Tasks to carry out ▸
1 - Retype the passage of the NeuralField description from "Oscillators on a Fibonacci" to "with 47K parameters.".
2 - Decide whether each statement agrees with the NeuralField description, answering yes or no and quoting the words that decide it: (a) the model classifies using an attention mechanism; (b) the model reaches 95% accuracy on MNIST with 47K parameters; (c) the CfC dynamics depend on integration loops.

--- Start of Given text ---

Continuous-time Neural Field Theory (NFT) — classification through gain-modulated oscillator dynamics on spherical topology, not feedforward computation or attention.
Oscillators on a Fibonacci sphere classify via thalamic gain modulation. No attention mechanism, no value projection — just volume control over which neurons are amplified. 95% MNIST accuracy with 47K parameters.
- Background
- Key Results
- Architecture
- Installation
- Quick Start
- Project Structure
- Experiments
- Visualization
- Related Research
- Current Status
- Roadmap
- Contributing
- License
Standard neural networks compute by propagating activations through layers. Transformers add attention — weighted mixing of representations. The brain does neither: it computes through oscillatory dynamics where the thalamus modulates gain (volume) of cortical populations.
NeuralField implements this principle:
- Oscillators on an S² manifold provide a dynamic substrate (not the computation itself)
- Thalamic gain modulation selects which neurons are amplified — like a mixing board, not attention
- Population rate readout reads the weighted firing rates — like how motor cortex actually works
- CfC closed-form dynamics — no integration loops, analytically solved ODE
The key insight: information processing happens through gain control, not information mixing. Transformers mix representations (Q·K → V weighted sum). Our model just adjusts volume per neuron. This is simpler, more parameter-efficient, and neuroscience-grounded.

--- End of Given text ---
--- Start of Data extract ---

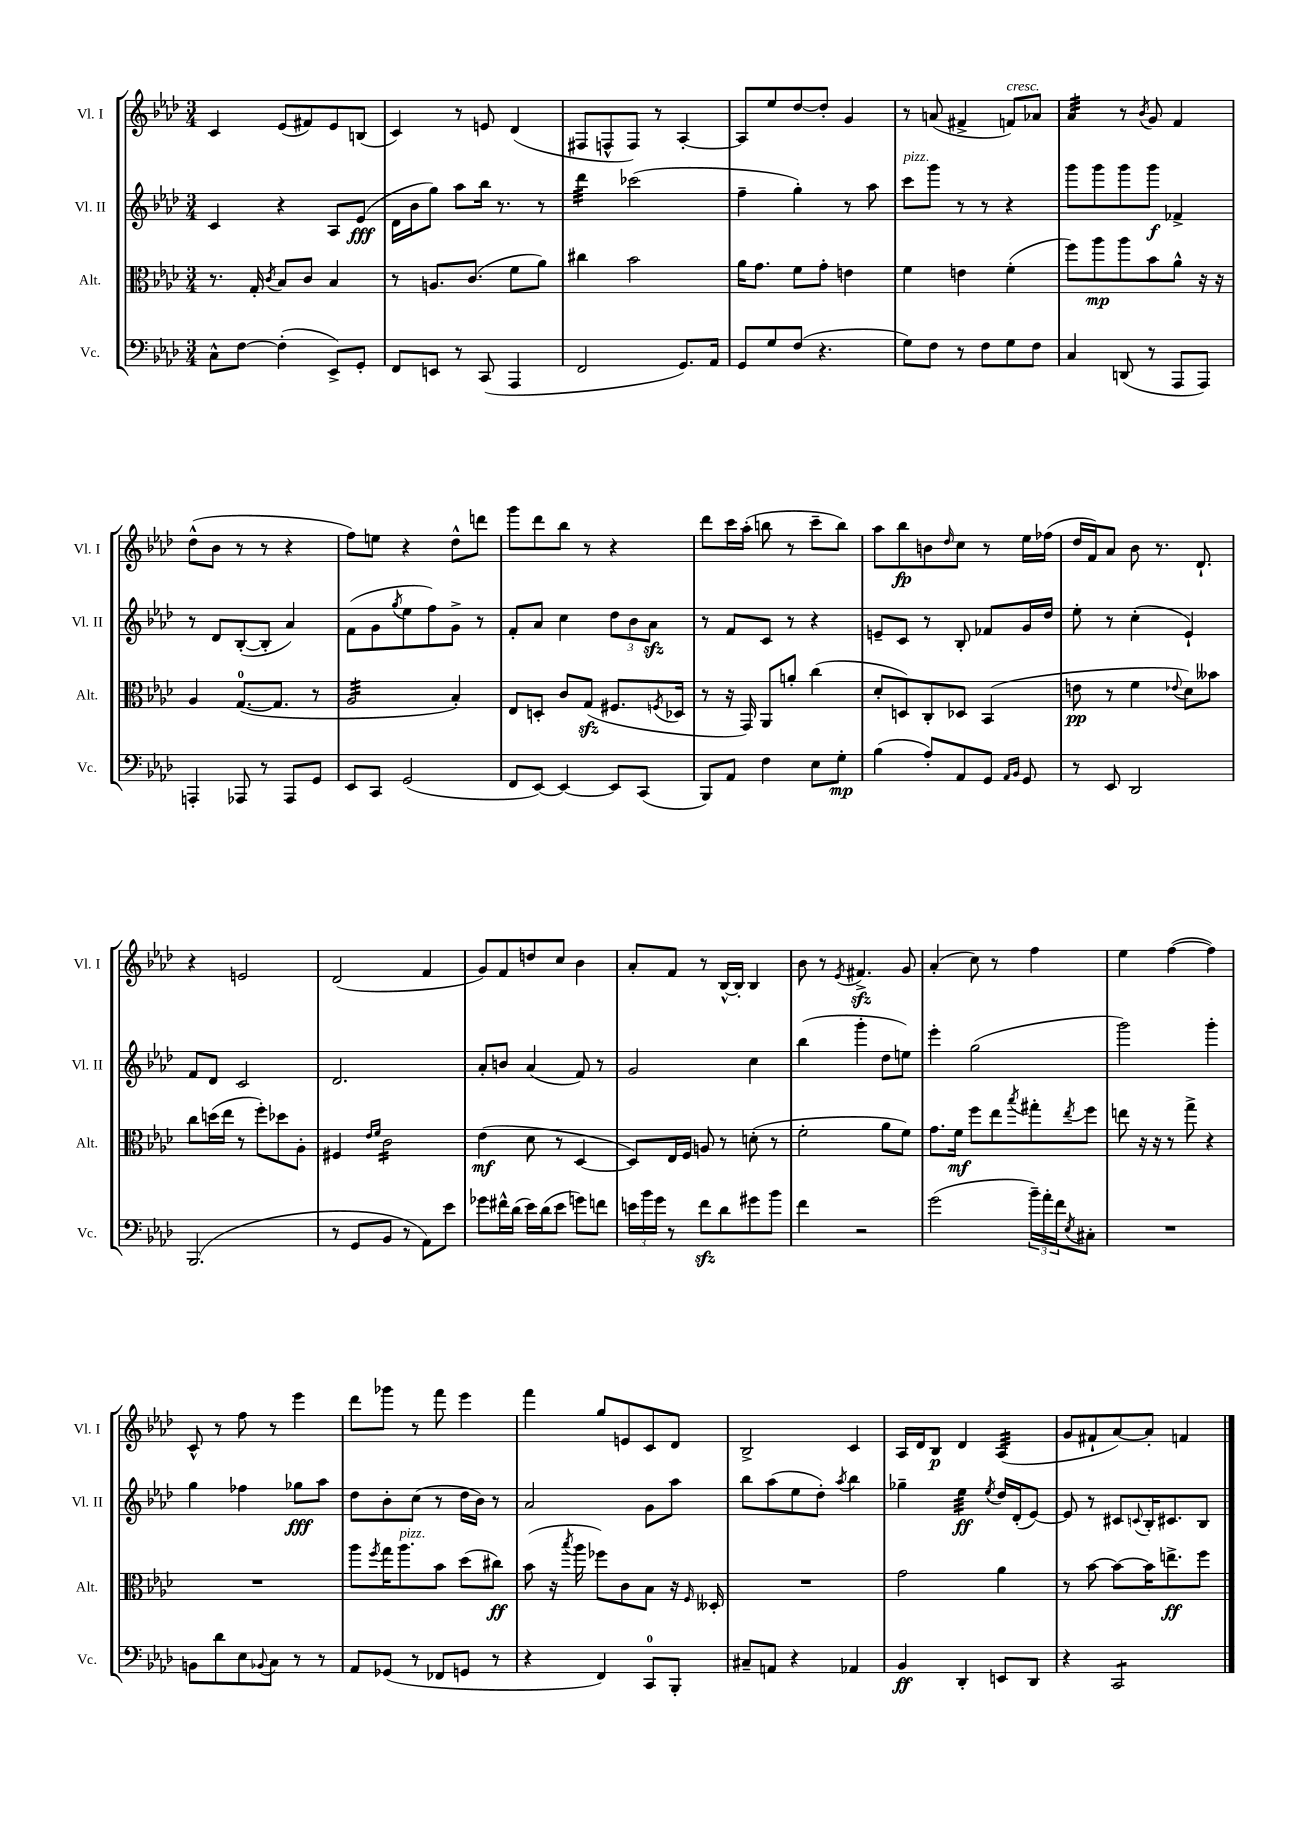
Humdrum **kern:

**kern	**kern	**kern	**kern
*staff4	*staff3	*staff2	*staff1
*clefF4	*clefC3	*clefG2	*clefG2
*k[b-e-a-d-]	*k[b-e-a-d-]	*k[b-e-a-d-]	*k[b-e-a-d-]
*M3/4	*M3/4	*M3/4	*M3/4
8C^^	8.r	4c	4c
[8F	.	.	.
.	16G'	.	.
.	8qc	.	.
(4F']	8B-	4r	(8e-
.	8c	.	8f#)
8EE-^)	4B-	8A-	8e-
8GG'	.	(8e-	(8B
=	=	=	=
8FF	8r	16d-	4c)
.	.	16b-	.
8EE	8.A	8gg)	.
8r	.	8aa-	8r
.	(8.c	.	.
(8CC	.	16bb-	8e
.	.	8.r	.
4AAA-	8f	.	(4d-
.	8a-)	8r	.
=	=	=	=
2FF	4cc#	4ddd-	8F#
.	.	.	8F^^
.	2b-	(2ccc-	8F)
.	.	.	8r
8.GG)	.	.	[4A-'
16AA-	.	.	.
=	=	=	=
8GG	16a-	4ff~	8A-]
.	8.g	.	.
8G	.	.	8ee-
(8F	8f	4gg')	[8dd-
4.r	8g'	.	8dd-']
.	4e	8r	4g
.	.	8aa-	.
=	=	=	=
8G)	4f	8ccc	8r
8F	.	8ggg	(8a
8r	4e	8r	4f#^
8F	.	8r	.
8G	(4f'	4r	8f)
8F	.	.	8a-
=	=	=	=
4C	8ff)	8ggg	4a-
.	8aa-	8ggg	.
(8DD	8aa-	8ggg	8r
.	.	.	8qb-
8r	8b-	8ggg	8g
8AAA-	8a-^^	4f-^	4f
8AAA-)	16r	.	.
.	16r	.	.
=	=	=	=
4AAA'	4A-	8r	(8dd-^^
.	.	8d-	8b-
8AAA-	([8.G	([8B-'	8r
8r	.	8B-']	8r
.	8.G]	.	.
8AAA-	.	4a-)	4r
8GG	8r	.	.
=	=	=	=
8EE-	2A-	(8f	8ff)
8CC	.	8g	8ee
.	.	8qgg	.
(2GG	.	8ee-	4r
.	.	8ff)	.
.	4B-')	8g^	8dd-^^
.	.	8r	8ddd
=	=	=	=
8FF	8E-	8f'	8ggg
[8EE-)	8D'	8a-	8ddd-
4EE-_	8c	4cc	8bb-
.	(8G	.	8r
8EE-]	8.F#	12dd-	4r
.	.	12b-	.
(8CC	.	.	.
.	.	12a-	.
.	8qF	.	.
.	16D-	.	.
=	=	=	=
8BBB-)	8r	8r	8ddd-
8AA-	16r	8f	16ccc
.	16GG)	.	(16aa-'
4F	8AA-	8c	8bb
.	8a'	8r	8r
8E-	(4cc	4r	8ccc~
8G'	.	.	8bb)
=	=	=	=
(4B-	8d-'	8e~	8aa-
.	8D)	8c	8bb-
8A-')	8C'	8r	8b
.	.	.	16qqdd-
8AA-	8D-	8B-'	8cc
8GG	(4BB-	8f-	8r
16qqAA-	.	.	.
16qqBB-	.	.	.
8GG	.	16g	16ee-
.	.	16dd-	(16ff-
=	=	=	=
8r	8e	8ee-'	16dd-
.	.	.	16f)
8EE-	8r	8r	8a-
2DD-	4f	(4cc'	8b-
.	.	.	8.r
.	8qqe-	.	.
.	8d-)	4e-`)	.
.	.	.	8.d-`
.	8b--	.	.
=	=	=	=
(2.BBB-	8cc	8f	4r
.	(16dd	8d-	.
.	16ee-	.	.
.	8r	2c	2e
.	8ff')	.	.
.	8dd-	.	.
.	8A-'	.	.
=	=	=	=
8r	4F#	2.d-	(2d-
8GG	.	.	.
.	16qqe-	.	.
.	16qqf	.	.
8BB-	2c	.	.
8r	.	.	.
8AA-)	.	.	4f
8e-	.	.	.
=	=	=	=
8g-	(4e-	8a-'	8g)
16f#^^	.	8b	8f
(16d-	.	.	.
16e-)	8d-	(4a-	8dd
(16d-	.	.	.
8e-	8r	.	8cc
8g)	[4D-	8f)	4b-
8f	.	8r	.
=	=	=	=
24e	8D-])	2g	8a-'
24b-	.	.	.
24g	.	.	.
8r	16E-	.	8f
.	16F	.	.
8f	8A	.	8r
8d-	8r	.	[16B-^^
.	.	.	16B-']
8g#	(8d'	4cc	4B-
8b-	8r	.	.
=	=	=	=
4f	2f'	(4bb-	8b-
.	.	.	8r
.	.	.	8qe-
2r	.	4ggg'	4.f#^
.	8a-	8dd-	.
.	8f)	8ee)	8g
=	=	=	=
(2g	8.g	4eee-'	(4a-'
.	16f	.	.
.	8ff	(2gg	8cc)
.	8ee-	.	8r
.	8qbb-	.	.
24b-~)	8gg#'	.	4ff
24a-'	.	.	.
24f	.	.	.
8qE-	8qee-	.	.
8C#'	8ff	.	.
=	=	=	=
2.r	8ee	2ggg)	4ee-
.	16r	.	.
.	16r	.	.
.	8r	.	([4ff
.	8gg^	.	.
.	4r	4ggg'	4ff])
=	=	=	=
8BB	2.r	4gg	8c^^
8d-	.	.	8r
8E-	.	4ff-	8ff
8qqBB-	.	.	.
8C	.	.	8r
8r	.	8gg-	4eee-
8r	.	8aa-	.
=	=	=	=
8AA-	8aa-	8dd-	8ddd-
.	8qff	.	.
(8GG-	16gg	8b-'	8ggg-
.	8.aa-	.	.
8r	.	(8cc	8r
8FF-	8b-	8r	8fff
8GG	(8dd-	16dd-	4eee-
.	.	16b-)	.
8r	8cc#)	8r	.
=	=	=	=
4r	(8b-	2a-	4fff
.	16r	.	.
.	8qbb-	.	.
.	16aa-	.	.
4FF)	8ff-)	.	8gg
.	8c	.	8e
8CC	8B-	8g	8c
8BBB-'	16r	8aa-	8d-
.	16qqF	.	.
.	16D--'	.	.
=	=	=	=
8C#~	2.r	8bb-	2B-^
8AA	.	(8aa-	.
4r	.	8ee-	.
.	.	8dd-')	.
.	.	8qaa-	.
4AA-	.	4bb-	4c
=	=	=	=
4BB-	2g	4gg-~	16A-
.	.	.	16d-
.	.	.	8B-
4DD-'	.	4ee-	4d-
.	.	8qee-	.
8EE	4a-	16dd-	(4A-
.	.	(16d-'	.
8DD-	.	[8e-)	.
=	=	=	=
4r	8r	8e-]	8g
.	[8b-	8r	8f#`
2CC	8b-_	8c#	[8a-)
.	.	8qqc	.
.	16b-]	16B-'	8a-']
.	8.ee^	8.c#	.
.	.	.	4f
.	8ff	8B-	.
==	==	==	==
*-	*-	*-	*-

--- End of Data extract ---

Expected answers ▸
1 -
Oscillators on a Fibonacci sphere classify via thalamic gain modulation. No attention mechanism, no value projection — just volume control over which neurons are amplified. 95% MNIST accuracy with 47K parameters.

2 -
(a) No: "No attention mechanism, no value projection"
(b) Yes: "95% MNIST accuracy with 47K parameters."
(c) No: "no integration loops, analytically solved ODE"